**TASK DIRECTIONS**
Among the records that follow, how many lines include the string "Shell"? Only the number is wanted.

**RECORD EXTRACTS**
= = =
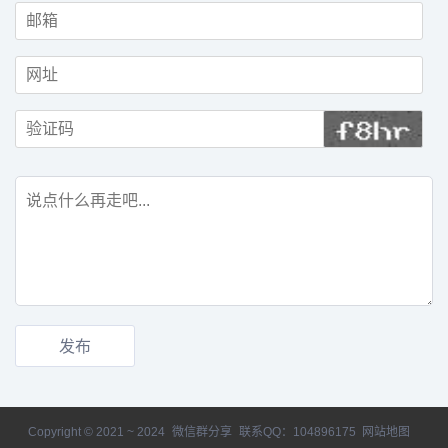
Copyright © 2021 ~ 2024
微信群分享
联系QQ：104896175
网站地图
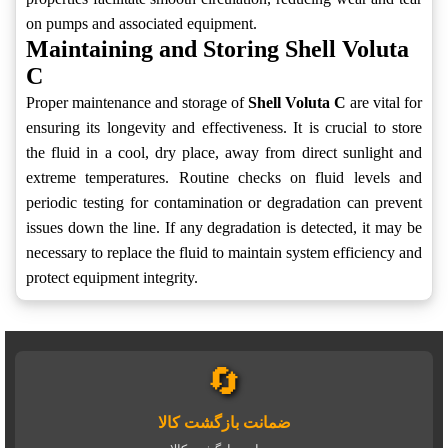
on pumps and associated equipment.
Maintaining and Storing Shell Voluta
C
Proper maintenance and storage of
Shell Voluta C
are vital for
ensuring its longevity and effectiveness. It is crucial to store
the fluid in a cool, dry place, away from direct sunlight and
extreme temperatures. Routine checks on fluid levels and
periodic testing for contamination or degradation can prevent
issues down the line. If any degradation is detected, it may be
necessary to replace the fluid to maintain system efficiency and
protect equipment integrity.
🔄
ضمانت بازگشت کالا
= = =
**TASK SOLUTION**
2